Concerned Farmers Association of Ghana on Inconsistencies of Food Prices
The above headline is in sync with dynamics on the food production front, with respect to Ghana. There will be clarity by the time you finish reading the full text.
If you ever travelled to Rome and had time to visit the Food and Agricultural Organization, FAO, you probably might have seen on the walls, a food atlas depicting a global food sufficiency table. It is worthy of note, that as of 2014, Ghana was found in same bracket with wealthy nations in North America and the United Arab Emirates.
Two other African nations within the privileged scope were Gabon and South Africa. They were determined by the United Nations to be food sufficient. You may recall that at the height of the famine in Niger in 2010/11, Ghana channelled some food produce to the distressed country via the World Food Programme, WFP.
Their badges are not happenstances but represented some hard work.
A flurry of local interventions with international support had maintained Ghana on same or higher wavelength, such that hunger and extreme poverty she was able to strike from the list of Millennium Development Goals as having achieved the threshold earlier than projections.
There has not been any let up in the momentum which had enforcement by the Government’s Planting for Food and Jobs and other allied programmes, with a growth that recorded exports to some neighbouring countries.
The smite of COVID 19 juggled up the variables and unsynchronized the system, in a manner that held all factors unequally.
In post-COVID, that is from 2021, fuel prices shot up and this appears to be the running denominator of the total matrix.

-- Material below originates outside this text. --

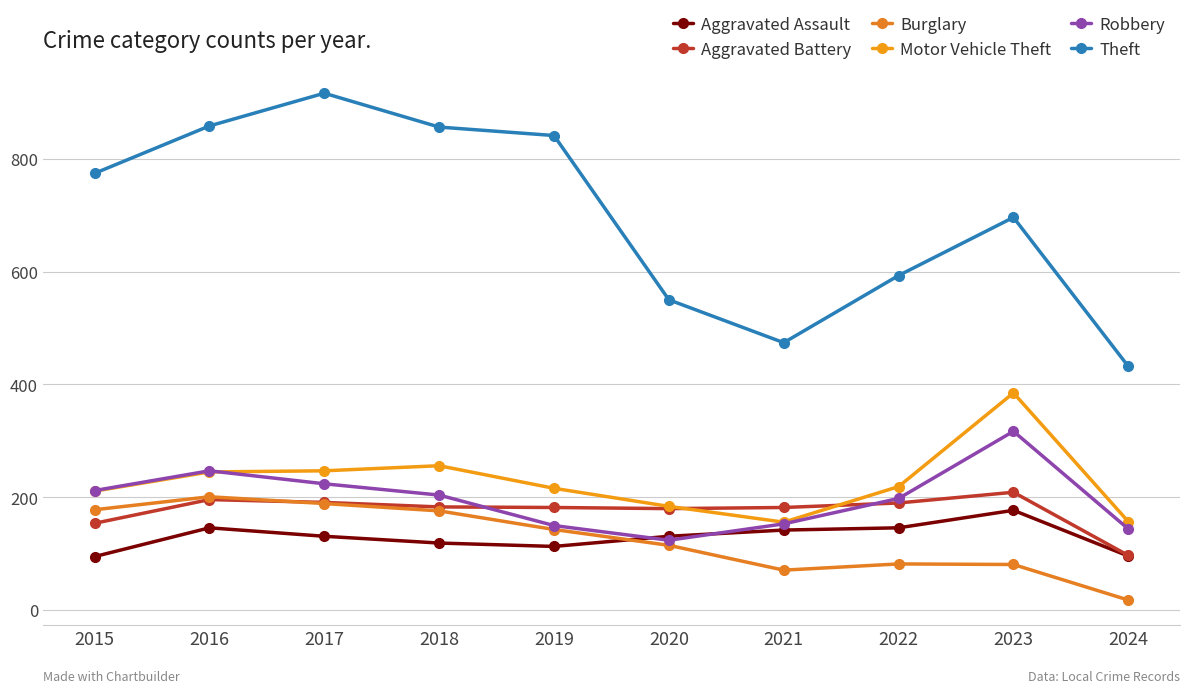

Count the number of data series in this chart.

6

Food prices experienced a sharp increase, from the imbalances and Ghana has not been spared the harsh reality.
A pressure group, the Concerned Farmers Association of Ghana is now speaking about matters arising in the food market. At a news conference in Accra, its spokesman Nana Oboaadee Boateng Bonsu, nicknamed “Farmer General” advanced what he termed as the actual facts in the market. Without reference to factors that telescope into the final prices of food, he noted with examples that five tubers of yam and a huge bunch of plantain cost ten cedis at rural farm gates. He was shocked about the cut throat prices when farm produce ends up on urban markets, indicating that just a tuber of yam could cost ten cedis or more in the cities.
Analyzing the matter, the Concerned Farmers Association of Ghana reckoned the sudden sharp increase in prices are adjustments by middlemen. The latter were accused of reaping supernormal profits to the detriment of consumers.
The media however pinned the unprecedented inflation affecting food and other consumables on recent astronomical increases in fuel prices, blamed on extraneous factors by government. On the issue of middlemen and traders also in business to make profits, the Concerned Farmers described their recent tendency on the incidence of “profiteering”.
Oboaadee Boateng Bonsu, (farmer general), intimated that government will by the end of 2022, introduce truck system where trucks go to farm gates in hinterlands to directly cart farm produce to marketing centres. This might not eliminate go-betweens completely but it will help stem artificial inflation in the food sector, he stressed.
Analysts are urging government to speed up industrialization process of Ghana to reduce food wastage. This also drives internal consumption and exports.
Refrigerated warehousing system could also be of help in storage and preservation of perishable foods. The long forgotten case of the defunct Ghana Food Distribution Corporation, GFDC, came to the fore as one that could have held the levers of the food chain in favour of the consumer.
The argument then becomes, are the recent price increases in food, capricious or realistic?